Ein kleiner Theatercoup folgte: Den Szenenwechsel überbrückt Schreker mit einem orchestralen "Nachtstück". Da kippte eine Spiegelwand schräg über den Orchestergraben und ließ das Publikum GMD Dirk Kaftan und das sehr gut aufspielende Philharmonische Orchester beobachten, wie sie Schrekers hinreißende Musik letztlich in den von Fritz gesuchten "Klang" umsetzten. So treffend dieser Einfall war – in der Schlussszene lenkte dann Kaftans sichtbar hoch engagiertes Dirigat von der jetzt erstmals spannenden Inszenierung ab: Da bekannte sich der alte Doktor zu seiner Schuld gegenüber Grete und Bariton Stephen Owen machte daraus die fesselndste Musiktheaterszene des Abends. Da steigerte sich der Fritz zum egomanisch auf seine Kunst zentrierten Mann – im dunklen Bühnenraum, im jetzt spiegelverkehrten Raumrahmen seiner Abschiedsszene zu Beginn.

Menschliches Scheitern

Hier traf Regisseurin Ackermann die symbolistische Seite des Werkes: In Fritz’ Innerem durchdringen sich jetzt die Erkenntnis seiner Liebe und die Ahnung des unerhörten "Fernen Klangs". Er hört Gretes Stimme, und sie tritt auch im Kleidchen von damals auf – doch wie durch eine Glaswand von ihr getrennt bleibt Fritz auf seine Komposition fixiert, menschlich gescheitert. Grete geht nach hinten davon – kein Liebestod. Diese Stilebene hätte den ganzen Abend prägen sollen.
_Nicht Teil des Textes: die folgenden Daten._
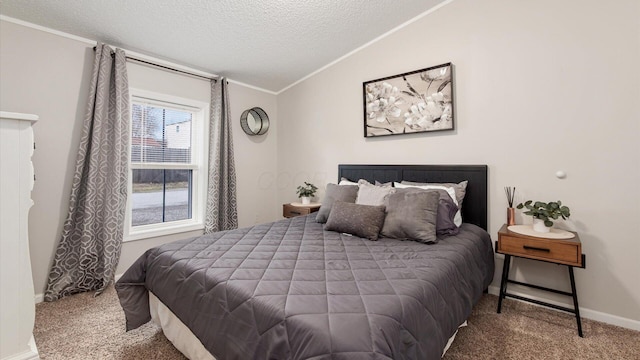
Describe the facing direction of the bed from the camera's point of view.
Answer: facing the viewer and to the left of the viewer

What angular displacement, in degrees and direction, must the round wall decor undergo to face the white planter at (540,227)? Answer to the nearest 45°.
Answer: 0° — it already faces it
Die Augsburger Sänger erfüllten die hohen Anforderungen. Doch blieb hörbar, dass Schreker – wie seine Kollegen Korngold, Zemlinsky oder Schillings – damals für Ensemblestimmen komponieren konnten, die "Wagnerianische Anforderungen" bewältigten. Daran gemessen ließ Mathias Schulz in der oft fordernden hohen Tenorlage des Fritz eben auch Grenzen und Anstrengung hören. Sally du Randt nahm man eher die schlichten Töne der Provinz-Grete ab, für die selbstbewusste Laszivität der Lebewelt-Greta fehlten aber dann Glut und Emphase. So dominierte die Freude an Schrekers faszinierender Musik – und die Energieleistung aller wurde mit ungetrübtem Beifall belohnt.